The biggest problem is that we generally don't want duplication if we can avoid it.
In this case I tried but qemu (as the first to pull it into main) would not be able to work with fuse2 as an alternative.
MIR Team NACK until we can transition to fuse3 as a whole under the lead of foundations.
Or at least consider v3 important enough to have it in main concurrently to v2.
I'll give them a call if this is on their radar at all yet.
List of specific binary packages to be promoted to main: libfuse3-3, libfuse3-dev
Recommended TODO:
- tests should be added/improved before this is later on promoted to main
- security will have to do a re-evaluation, but that likely is rather quick
based on fuse(2) being already in main.
[Duplication]
There is the predecessor in main (same project same source older version).
It was decided in Debian to have both packaged separately - probably for
the many dependencies that still are on the old version.
$ reverse-depends --release impish src:fuse |& grep '^\*' -c
161
$ reverse-depends --release impish src:fuse3 |& grep '^\*' -c
7
There are various use cases for fuse, and the server Team is only touching
very few of them. I wonder if we should wait until fuse3 is more adopted
and then let foundations (who own fuse2) own this one as well.
They have the experience to deal with it from fuse2 already.
Note: I have tried to enable fuse(2) with the qemu build, as it first seems
that it would need 3.8 only for the hole support.
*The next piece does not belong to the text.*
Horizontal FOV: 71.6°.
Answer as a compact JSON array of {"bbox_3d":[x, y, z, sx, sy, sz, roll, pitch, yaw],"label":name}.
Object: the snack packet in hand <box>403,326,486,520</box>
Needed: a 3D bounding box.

But it needs fuse3 in all cases.
Therefore we can not provide the feature as-is with fuse2.
[Dependencies]
OK:
- no other Dependencies to MIR due to this
- no -dev/-debug/-doc packages that need exclusion
[Embedded sources and static linking]
OK:
- no embedded source present
- no static linking
[Security]
OK:
- history of CVEs does not look concerning
Not that there would be none, but they are identical to "fuse" which
is in main.
- does not run a daemon as root
- does not use webkit1,2
- does not use lib*v8 directly
- does not open a port
- does not process arbitrary web content
- does not use centralized online accounts
- does not integrate arbitrary javascript into the desktop
- does not deal with system authentication (eg, pam), etc)
Problems:
- does parse data formats - as this is the very nature of what a filesystem
does.
[Common blockers]
OK:
- does not FTBFS currently
- no translation present, but none needed for this case (user visible)?
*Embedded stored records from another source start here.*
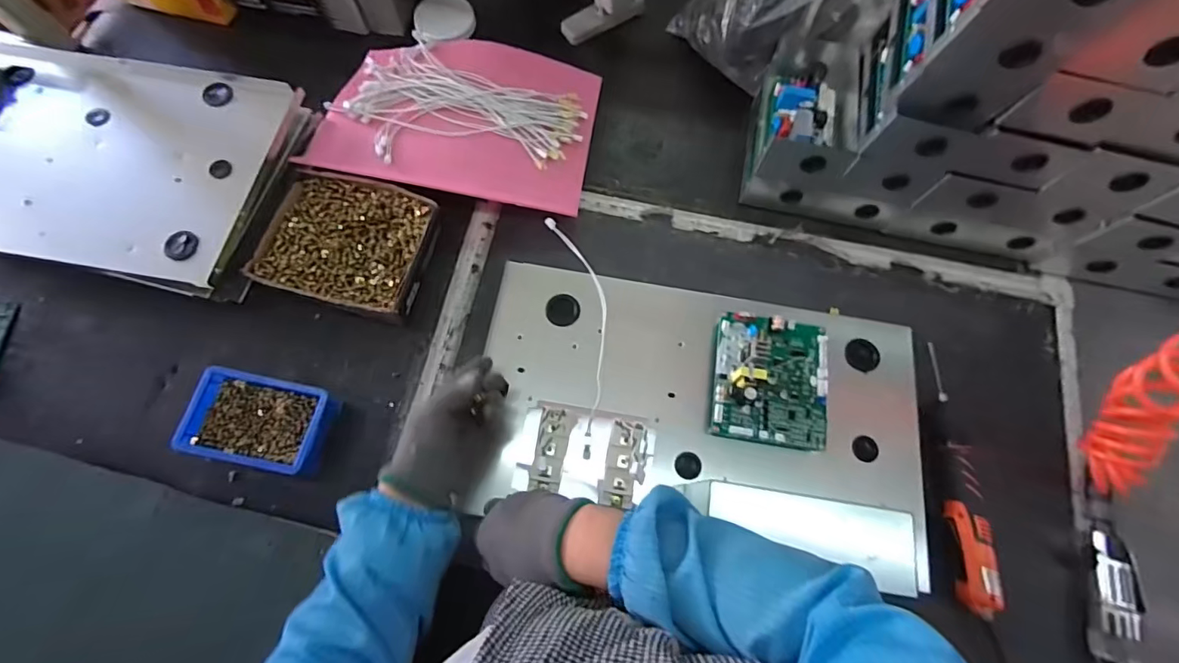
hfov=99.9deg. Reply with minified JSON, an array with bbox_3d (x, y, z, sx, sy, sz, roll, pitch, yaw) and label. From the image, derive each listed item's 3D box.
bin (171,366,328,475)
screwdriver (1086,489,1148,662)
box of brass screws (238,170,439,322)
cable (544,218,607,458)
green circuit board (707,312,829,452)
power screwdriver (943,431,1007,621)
[{"bbox_3d":[-0.389,0.109,0.591,0.150,0.054,0.103,11,72,3],"label":"bin"},{"bbox_3d":[0.584,0.338,0.547,0.033,0.046,0.305,10,72,3],"label":"screwdriver"},{"bbox_3d":[-0.311,-0.111,0.654,0.199,0.048,0.180,13,72,4],"label":"box of brass screws"},{"bbox_3d":[-0.005,-0.008,0.620,0.059,0.033,0.321,-9,72,-3],"label":"cable"},{"bbox_3d":[0.211,0.051,0.566,0.131,0.039,0.149,10,72,3],"label":"green circuit board"},{"bbox_3d":[0.442,0.221,0.584,0.041,0.031,0.196,4,72,1],"label":"power screwdriver"}]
- not a python/go package, no extra constraints to consider in that regard
- no new python2 dependency
Problems:
- does have a test suite that runs at build time
- But this test suite foes not fail the build upon error.
- does not have a test suite that runs as autopkgtest
- The package has no team bug subscriber (yet)
[Packaging red flags]
OK:
- Ubuntu does not carry a delta
- symbols tracking is in place
- d/watch is present and looks ok
- Upstream update history is good
- Debian/Ubuntu update history is good
- the current release is packaged
- promoting this does not seem to cause issues for MOTUs that so far
maintained the package
- no massive Lintian warnings
- d/rules is rather clean
- Does not have Built-Using
- is not on the lto-disabled list
[Upstream red flags]
OK:
- no Errors/warnings during the build
- no incautious use of malloc/sprintf (as far as I can check it)
- no use of sudo, gksu, pkexec, or LD_LIBRARY_PATH
- no use of user nobody
- no important open bugs (crashers, etc) in Debian or Ubuntu or Upstream
- no dependency on webkit, qtwebkit, seed or libgoa-*
- not part of the UI for extra checks
Problems:
- use of setuid for e.g. fusermount3 binary
This is the same for fuse(2) so I guess it is fine, but this is another +1
on needing a security review.
P.S. sorry Paride for rejecting after I did ask you to have a look at it; But for what it is worth I can confirm the the MIR request itself was perfectly done!